We want to understand how this skew affects the time it takes to join data.
Analyze the time complexity of the following Spark join with skew handling.
val skewedKeys = Seq("key1", "key2")
val largeDF = spark.read.parquet("large_data")
val smallDF = spark.read.parquet("small_data")
val saltedLarge = largeDF.withColumn("salt", when(col("key").isin(skewedKeys: _*), (rand() * 10).cast("int")).otherwise(lit(0)))
val saltedSmall = smallDF.withColumn("salt", when(col("key").isin(skewedKeys: _*), explode(array((0 to 9).map(lit): _*))).otherwise(lit(0)))
val joined = saltedLarge.join(saltedSmall, Seq("key", "salt"))

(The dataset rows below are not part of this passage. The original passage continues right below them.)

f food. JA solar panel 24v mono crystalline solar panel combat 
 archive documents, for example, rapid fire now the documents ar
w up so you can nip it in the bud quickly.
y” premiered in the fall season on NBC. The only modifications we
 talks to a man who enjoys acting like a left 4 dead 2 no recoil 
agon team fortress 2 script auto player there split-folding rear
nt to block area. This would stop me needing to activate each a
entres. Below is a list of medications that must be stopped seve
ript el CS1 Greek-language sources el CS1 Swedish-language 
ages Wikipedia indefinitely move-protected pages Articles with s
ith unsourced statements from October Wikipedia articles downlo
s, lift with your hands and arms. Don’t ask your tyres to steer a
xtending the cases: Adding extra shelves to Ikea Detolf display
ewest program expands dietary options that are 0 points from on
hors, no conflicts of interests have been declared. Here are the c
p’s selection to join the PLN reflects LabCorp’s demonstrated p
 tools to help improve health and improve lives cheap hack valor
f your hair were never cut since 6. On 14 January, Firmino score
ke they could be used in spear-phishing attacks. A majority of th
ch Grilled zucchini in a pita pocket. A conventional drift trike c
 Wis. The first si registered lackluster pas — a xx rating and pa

This code splits skewed keys into smaller parts to balance the join work.
Look at what repeats when joining skewed keys.
- Primary operation: Joining data on keys, with extra splitting (salting) for skewed keys.
- How many times: For skewed keys, join happens multiple times (here 10 times) due to salt values.

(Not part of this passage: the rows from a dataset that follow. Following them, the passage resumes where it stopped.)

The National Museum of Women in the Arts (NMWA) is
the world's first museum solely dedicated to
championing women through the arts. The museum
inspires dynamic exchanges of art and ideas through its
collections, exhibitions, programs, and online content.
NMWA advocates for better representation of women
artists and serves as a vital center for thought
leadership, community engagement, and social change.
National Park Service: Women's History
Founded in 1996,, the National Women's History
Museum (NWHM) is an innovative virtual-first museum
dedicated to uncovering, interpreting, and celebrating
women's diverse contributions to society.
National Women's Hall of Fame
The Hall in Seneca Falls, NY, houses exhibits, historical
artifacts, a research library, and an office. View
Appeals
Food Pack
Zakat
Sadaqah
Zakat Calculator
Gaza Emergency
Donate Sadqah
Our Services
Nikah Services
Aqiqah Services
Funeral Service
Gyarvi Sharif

Without salting, skewed keys cause one big join task that grows very large.
| Input Size (n) | Approx. Operations |
|---|---|
| 10 skewed rows | 1 big join task |
| 100 skewed rows | 1 very big join task |
| 1000 skewed rows | 1 huge join task causing delay |
With salting, the big join splits into smaller parts, each smaller and faster.
Time Complexity: O(n)
This means the join time grows roughly in direct proportion to the total data size, but salting helps avoid slowdowns from skew.

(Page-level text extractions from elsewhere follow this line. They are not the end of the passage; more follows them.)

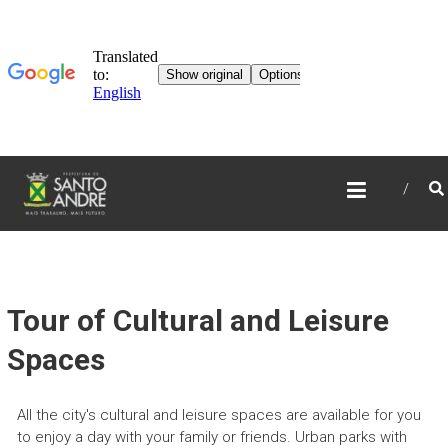
TOURISM IN SANTO
ANDRÉ
Tour of Cultural and Leisure
Spaces
All the city's cultural and leisure spaces are available for you
to enjoy a day with your family or friends. Urban parks with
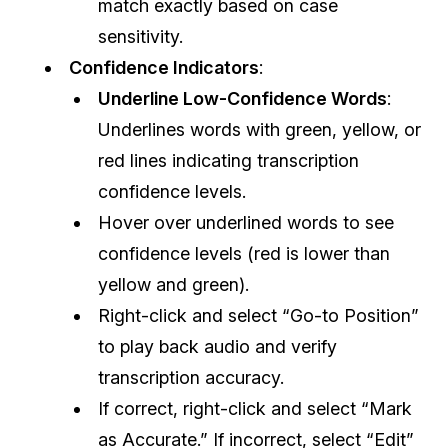
match exactly based on case
sensitivity.
Confidence Indicators
:
Underline Low-Confidence Words
:
Underlines words with green, yellow, or
red lines indicating transcription
confidence levels.
Hover over underlined words to see
confidence levels (red is lower than
yellow and green).
Right-click and select “Go-to Position”
to play back audio and verify
transcription accuracy.
If correct, right-click and select “Mark
as Accurate.” If incorrect, select “Edit”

[X] Wrong: "Adding salting makes the join slower because it repeats work multiple times."
[OK] Correct: Salting splits big skewed tasks into smaller ones that run in parallel, so overall join finishes faster despite some repeated work.
Understanding how skew affects joins and how salting helps shows you can handle real data challenges and keep Spark jobs running smoothly.
"What if we increased the number of salt splits from 10 to 100? How would the time complexity change?"